Sunday, March 25, 2007

The devil wears a big red bow

In our never ending quest to bring light and joy to the ball of fire -- often at the expense of sanity -- we took him to see Disney on Ice: Disneyland Adventure.

At first, it was kind of magical. We went to Walt Disney World for Christmas in 2005 and had a great time. It really is sweet and fun to see your kid personify the word "ooggle" when Mickey Mouse suddenly appears.


Disney on ice was not so sweet, but he never missed a minute. I, however, could have done without.

It started ok, with songs from the "Jungle Book", "Alice in Wonderland" and even "Cinderella." Then we had a short intermission and that's when the trouble started.

The premise of the "story" and I use that term loosly, is the family from The Incredibles is vacationing at Disneyland when mayhem ensues.

The second half of the show was the demise of a delicate phase of my marriage.

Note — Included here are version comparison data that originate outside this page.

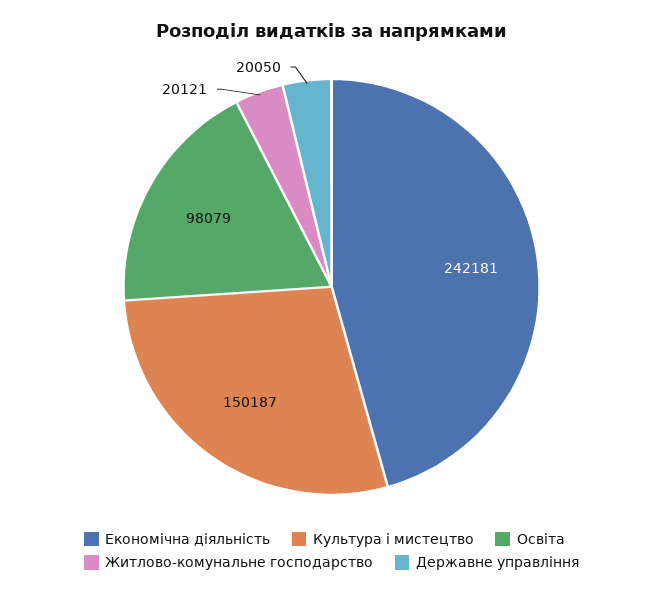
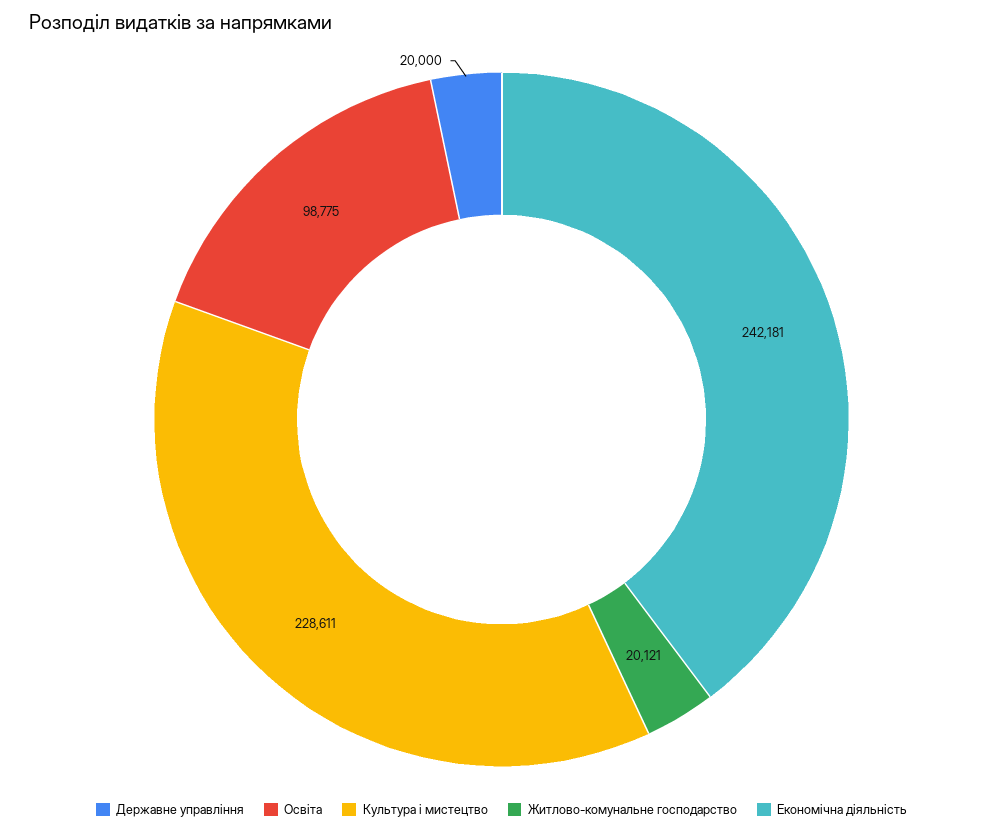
  {
    "Економічна діяльність": 242181,
-   "Культура і мистецтво": 150187,
+   "Культура і мистецтво": 228611,
-   "Освіта": 98079,
+   "Освіта": 98775,
    "Житлово-комунальне господарство": 20121,
-   "Державне управління": 20050
+   "Державне управління": 20000
  }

For some reason, instead of sticking with the well-known Disney classics, the creators of this nightmare on ice decide to throw in some more modern songs. "Cold As Ice" by Foreigner, "Dancing in the Streets," and even "Get On Your Feet" by Gloria Estefan.

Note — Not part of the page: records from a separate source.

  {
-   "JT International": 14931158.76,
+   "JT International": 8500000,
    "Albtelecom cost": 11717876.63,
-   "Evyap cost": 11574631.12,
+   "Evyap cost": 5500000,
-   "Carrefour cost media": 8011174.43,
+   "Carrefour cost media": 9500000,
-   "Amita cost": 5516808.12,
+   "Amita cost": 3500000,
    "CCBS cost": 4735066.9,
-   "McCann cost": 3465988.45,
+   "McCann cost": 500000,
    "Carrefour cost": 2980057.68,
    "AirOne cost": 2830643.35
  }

But the hubby could actually feel the infared daggers from my eyes about the time that "Wind Beneath My Wings" started playing.

Wind beneath my fucking wings!? Are you kidding me?

After about 10 minutes of lazer eyes, hubby dares to look over my way, only to find me still glaring balefully in his general direction.

He dared to smile, sheepishly at least.

I mouthed a single word in his direction.

Pussy...

1 comment:

Anonymous said...

Oh my God ... you crack me up! I can picture you telling all of these stories as I read them.

A pair of ice skates: $70
Zamboni: $70,000
Tickets to Disney on Ice: $100
Look on Michele's face when "Wind Beneath My Wings" started playing: PRICELESS!!!